Recently I introduced classes for VRect, VPoint and VSize, to mirror Qt classes, and replaced all usages of tuples with these classes. Unfortunately, the code became really, really slow. I expected reduced speed, but not so much to compromise refresh. I am aware that my refresh strategy can be improved, but I decided to investigate really how slow the different strategies are. Here is the code

import time
import collections

a=time.time()

b=(2,3)
for i in range(1000000):
    c = (1,1)
    b = (b[0]+c[0], b[1]+c[1])
print("Tuples "+str(time.time()-a-0.07))

############
class C:
    def __init__(self, x,y):
        self._pos = (x,y)
    def __add__(self, other):
        return C(self._pos[0]+other._pos[0], self._pos[1]+other._pos[1])

a=time.time()
b=C(2,3)
for i in range(1000000):
    b = b + C(1,1)
print("Class "+str(time.time()-a-0.07))

#####################
T=collections.namedtuple('T',("x", "y"))

a=time.time()
b=T(2,3)

for i in range(1000000):
    c = T(1,1)
    b = T(b.x+c.x, b.y+c.y)
print("namedtuple "+str(time.time()-a-0.07))

#####################
T=collections.namedtuple('T',("x", "y"))

a=time.time()
b=T(2,3)
for i in range(1000000):
    c = T(1,1)
    b = T(b[0]+c[0], b[0]+c[0])
print("namedtuple index "+str(time.time()-a-0.07))
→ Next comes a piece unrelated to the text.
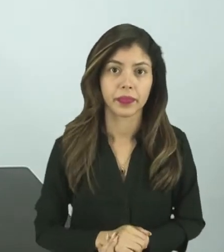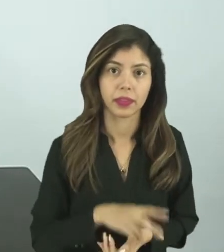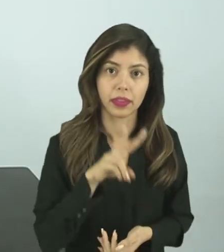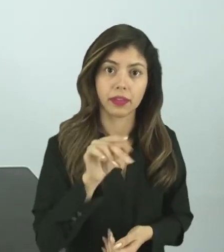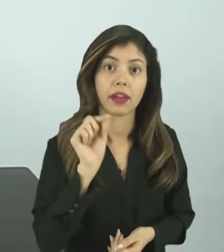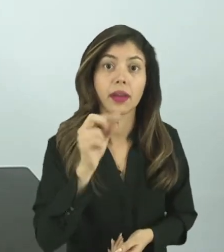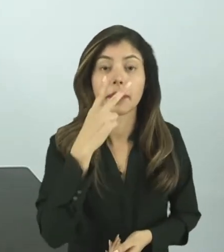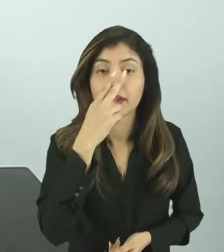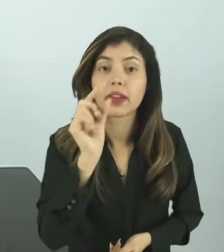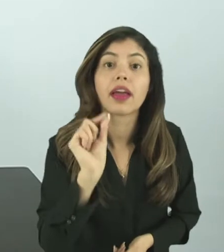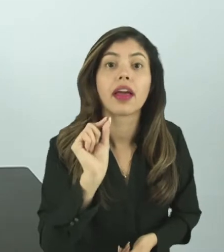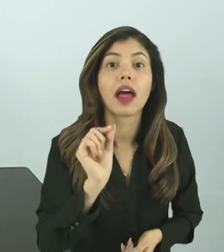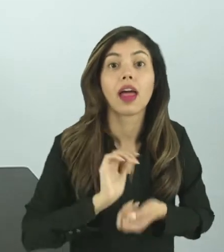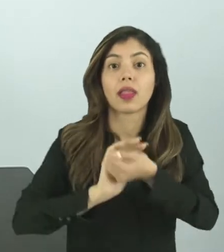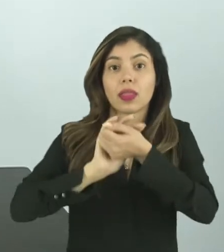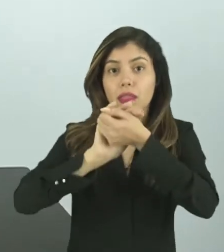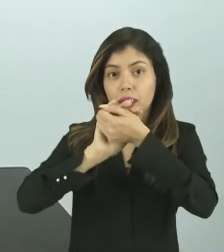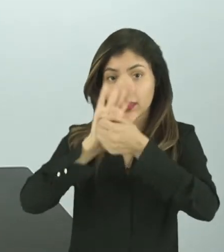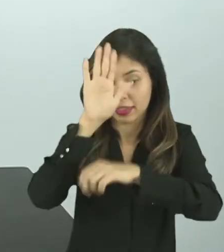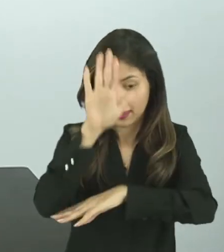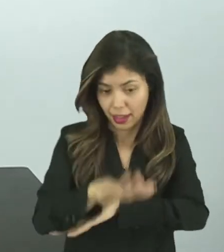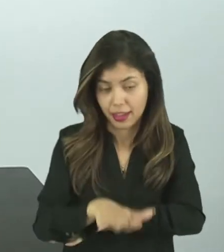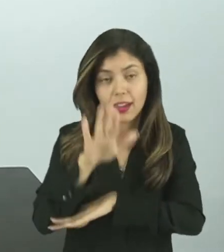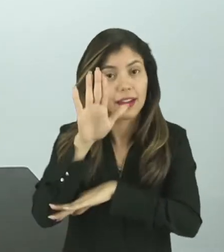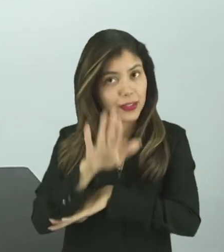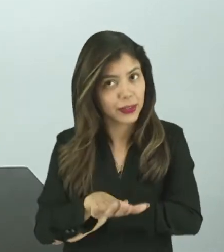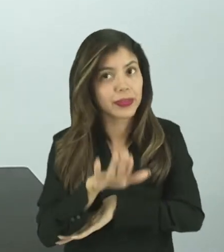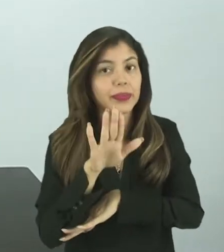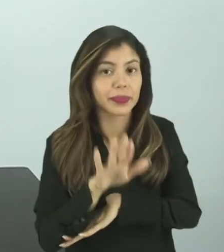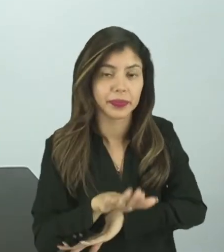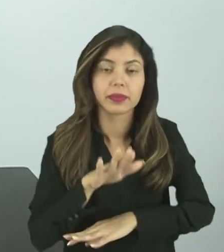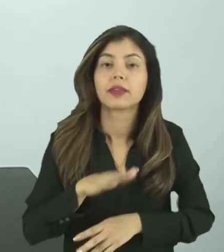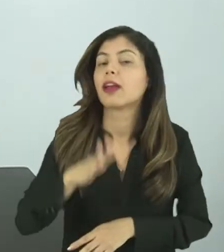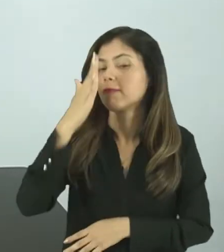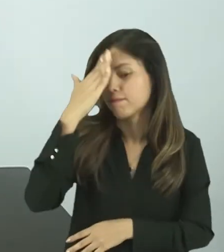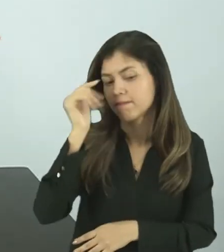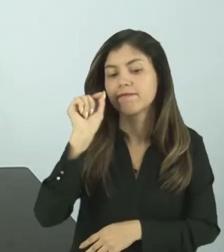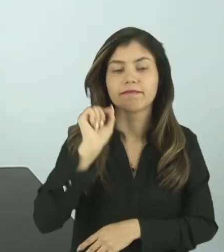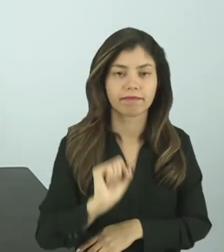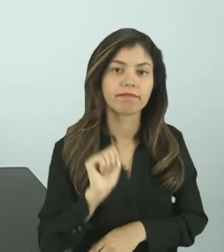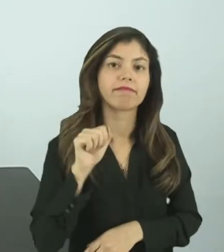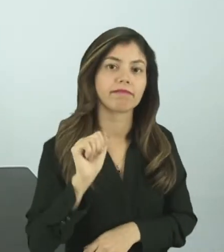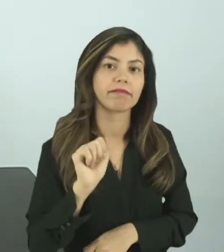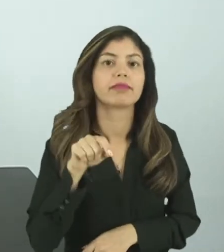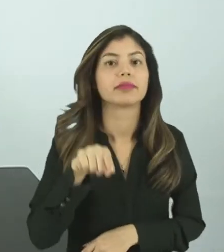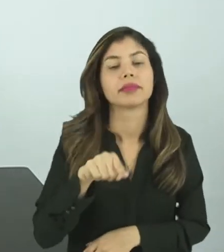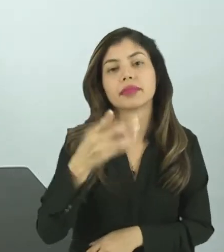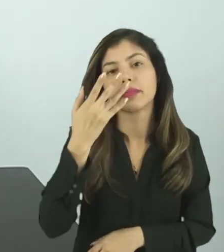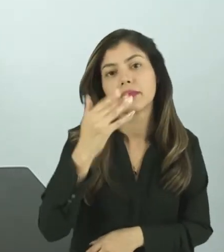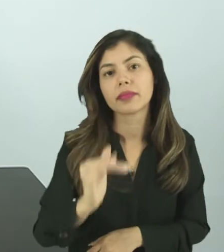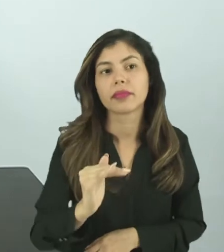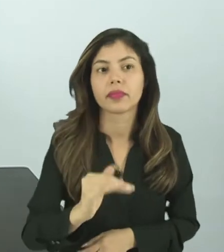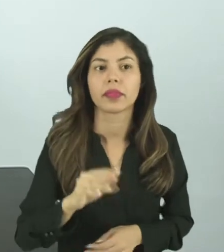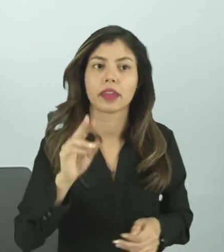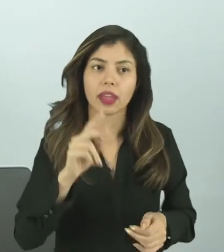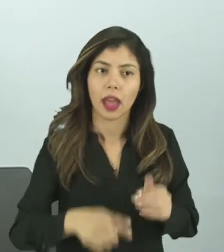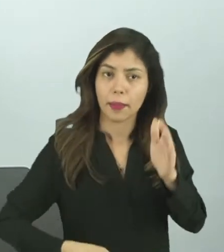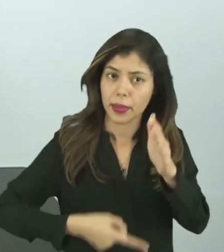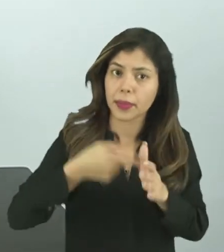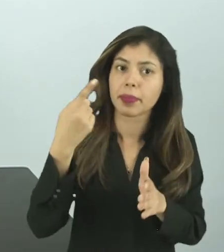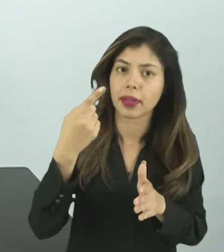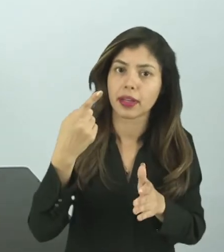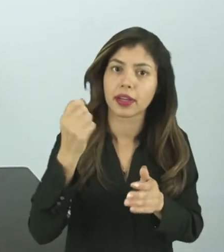vai aparecer o período da tarde. E aí, eu sei que tem muita criança que a primeira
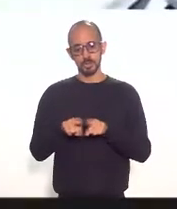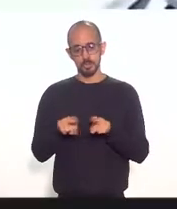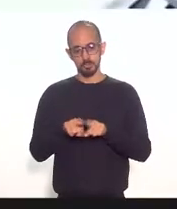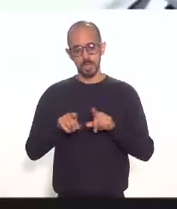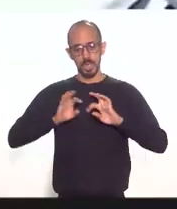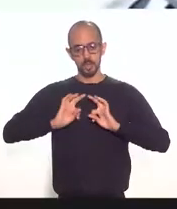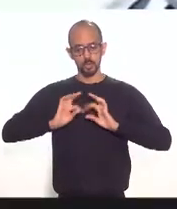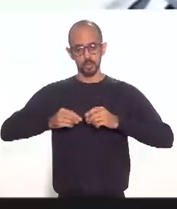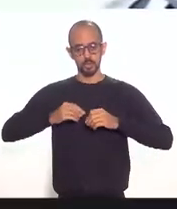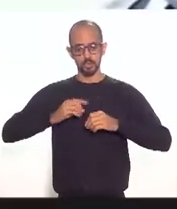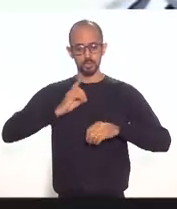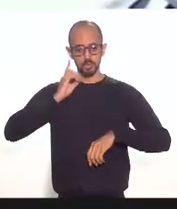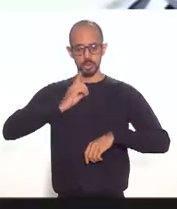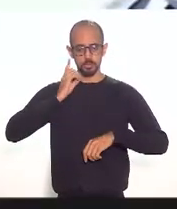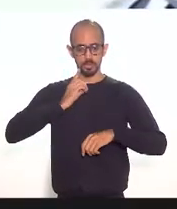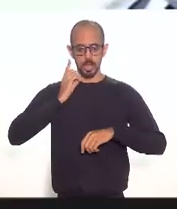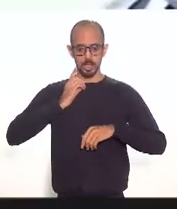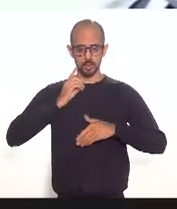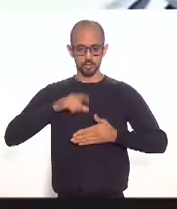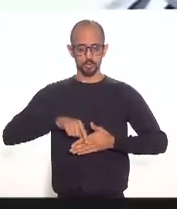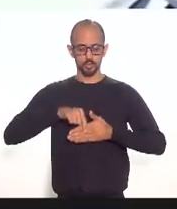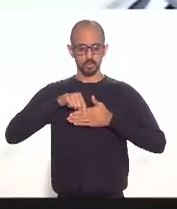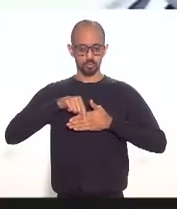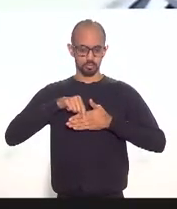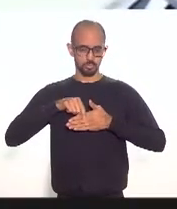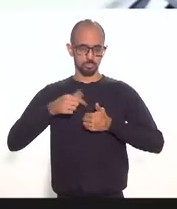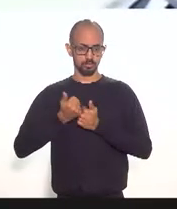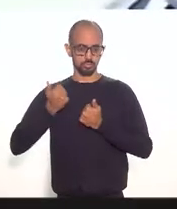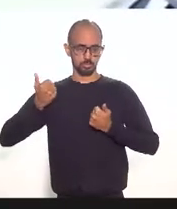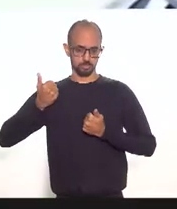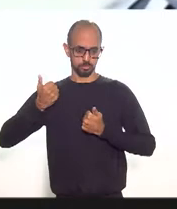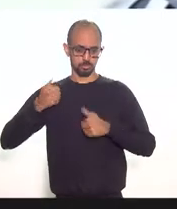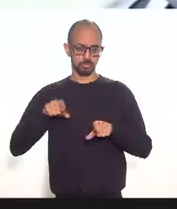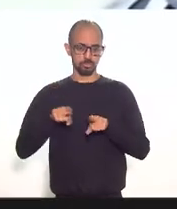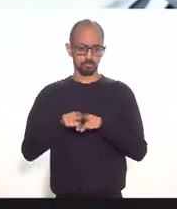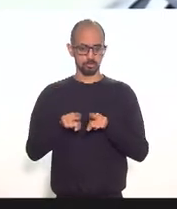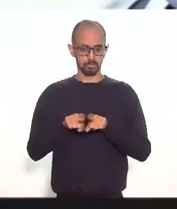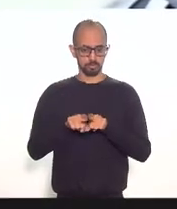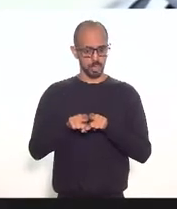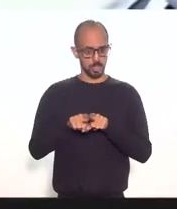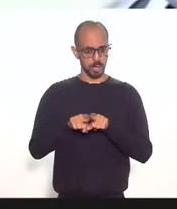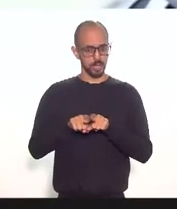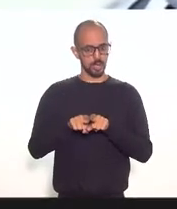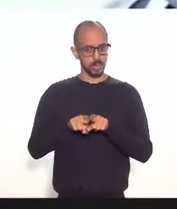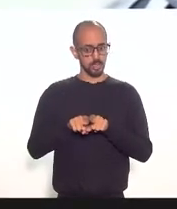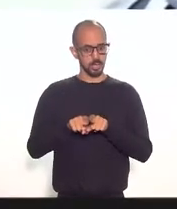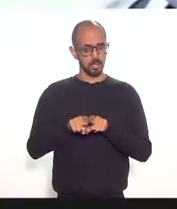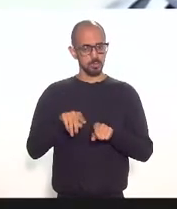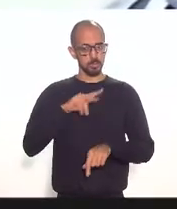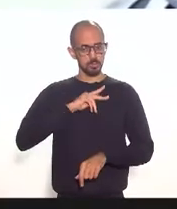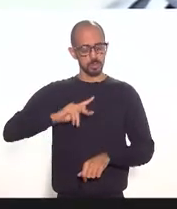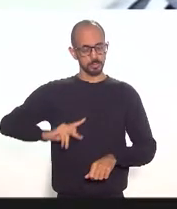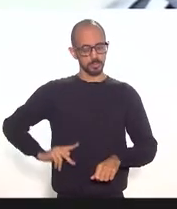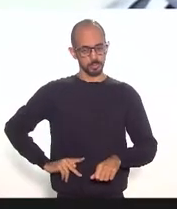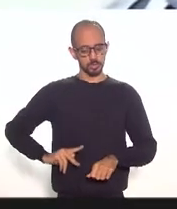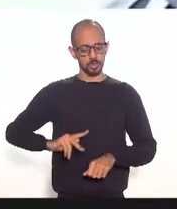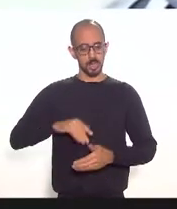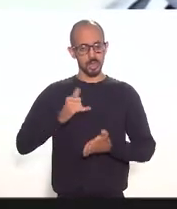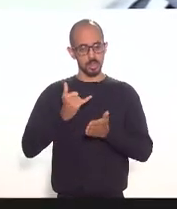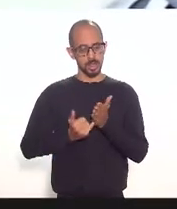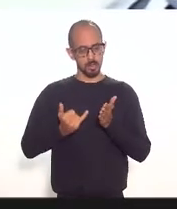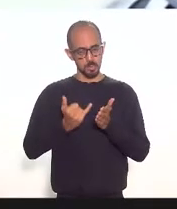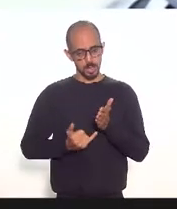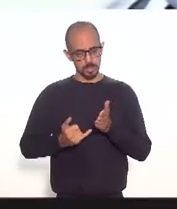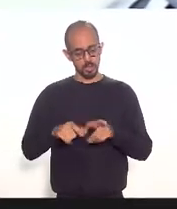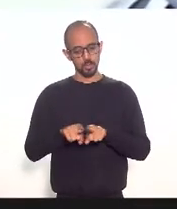os deputados titulares e suplentes pelos respectivos presidentes da Comissão de Tributação e da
The 0.07 seconds is the time for the empty loop. The results are astonishing

$ python3 test.py
Tuples 0.723123960494995
Class 4.2343959140777585
namedtuple 3.7144619750976564
namedtuple index 2.9126908111572267

Working with raw tuples beats every other technique hands down. It’s quite clear now why my code has become so sluggish. I won’t trash the concept, but I will definitely not use the high level classes for internal operations. Unfortunately this has a price in self-documentation: I definitely prefer to use point.x() or instead of point[0]. An obvious mitigating strategy is to use a constant to get point[X_INDEX].